■ TASKS TO PERFORM
• 1. Answer the following from the passage below on the loss of Tampa:
(a) At about what time did the convoy flagship's radio operator report feeling the shock of an underwater explosion?
(b) Where were two of the three later-recovered bodies found?
(c) As of what date was Tampa struck from the Navy list?
• 2. Write what follows the passage below on the loss of Tampa, continuing from its final sentence.

■ PASSAGE

● ● ● ● ● ● ●

Alerted by the convoy flagship, whose radio operator reported having felt the shock of an underwater explosion at about 2045, search and rescue efforts over the succeeding three days turned up only some wreckage, clearly identified as coming from Tampa, and a single unidentified body. Three bodies were later recovered, two from a beach near Lamphey, Wales, and the other at sea by a British patrol boat. Tampa was struck from the Navy list as of the date of her sinking.

● ● ● ● ● ● ●

■ EXCERPTED DATA
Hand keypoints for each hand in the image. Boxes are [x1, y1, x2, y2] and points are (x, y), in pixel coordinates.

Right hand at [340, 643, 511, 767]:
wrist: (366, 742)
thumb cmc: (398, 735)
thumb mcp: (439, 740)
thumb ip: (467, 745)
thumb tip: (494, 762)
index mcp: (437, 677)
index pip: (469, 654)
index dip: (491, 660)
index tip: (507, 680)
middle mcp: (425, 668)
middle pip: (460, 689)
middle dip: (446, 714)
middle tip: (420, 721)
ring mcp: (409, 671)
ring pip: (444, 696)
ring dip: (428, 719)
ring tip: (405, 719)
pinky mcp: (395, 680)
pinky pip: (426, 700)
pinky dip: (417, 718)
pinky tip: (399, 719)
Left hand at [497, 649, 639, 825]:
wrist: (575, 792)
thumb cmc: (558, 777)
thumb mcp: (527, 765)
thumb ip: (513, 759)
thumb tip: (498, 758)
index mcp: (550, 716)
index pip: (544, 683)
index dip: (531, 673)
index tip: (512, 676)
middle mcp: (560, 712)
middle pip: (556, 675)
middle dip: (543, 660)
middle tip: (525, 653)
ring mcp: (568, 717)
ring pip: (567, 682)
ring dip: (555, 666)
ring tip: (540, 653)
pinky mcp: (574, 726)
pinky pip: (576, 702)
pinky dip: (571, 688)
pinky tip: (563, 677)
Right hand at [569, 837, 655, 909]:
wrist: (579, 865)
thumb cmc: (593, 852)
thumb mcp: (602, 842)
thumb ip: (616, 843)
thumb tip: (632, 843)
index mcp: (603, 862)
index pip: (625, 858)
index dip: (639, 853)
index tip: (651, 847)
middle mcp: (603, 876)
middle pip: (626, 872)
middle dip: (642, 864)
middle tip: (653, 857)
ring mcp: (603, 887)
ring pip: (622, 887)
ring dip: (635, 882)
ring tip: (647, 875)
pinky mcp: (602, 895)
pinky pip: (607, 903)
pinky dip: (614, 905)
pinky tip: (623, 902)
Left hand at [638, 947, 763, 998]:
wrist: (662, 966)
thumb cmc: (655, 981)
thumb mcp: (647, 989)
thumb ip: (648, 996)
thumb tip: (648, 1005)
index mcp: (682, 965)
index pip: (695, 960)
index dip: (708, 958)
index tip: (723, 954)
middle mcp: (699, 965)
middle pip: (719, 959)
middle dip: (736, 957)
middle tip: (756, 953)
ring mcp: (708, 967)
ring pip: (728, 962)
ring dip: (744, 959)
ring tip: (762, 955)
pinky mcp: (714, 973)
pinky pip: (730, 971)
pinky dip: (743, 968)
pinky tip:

● ● ● ● ● ● ●

■ RESPONSE LIST
• 1.
(a) At about 2045.
(b) On a beach near Lamphey, Wales.
(c) As of the date of her sinking.

• 2.
==Legacy==
The loss of Tampa is commemorated by the United States Coast Guard Memorial at Arlington National Cemetery and in the chapel at the Brookwood American Cemetery and Memorial in Surrey, England. When five Eagle-class patrol craft of the Navy were transferred to the U.S. Coast Guard in late 1919, they were renamed in honor of Tampa officers. Two U.S. Navy destroyers have been named in honor of her commander, Capt. Charles Satterlee. She is mentioned in the roll of honor in the second verse of "Semper Paratus," the Coast Guard's official march. On Veterans Day, 11 November 1999, the 111 crewmen of Tampa were posthumously presented with the Purple Heart by Secretary of Transportation Rodney E. Slater in ceremonies held at Arlington National Cemetery.

The Gasperados Dive Team, a team of British divers, discovered the wreck of Tampa in April 2026. The ship rests at a depth of about 320 ft, about 50 nmi from Newquay.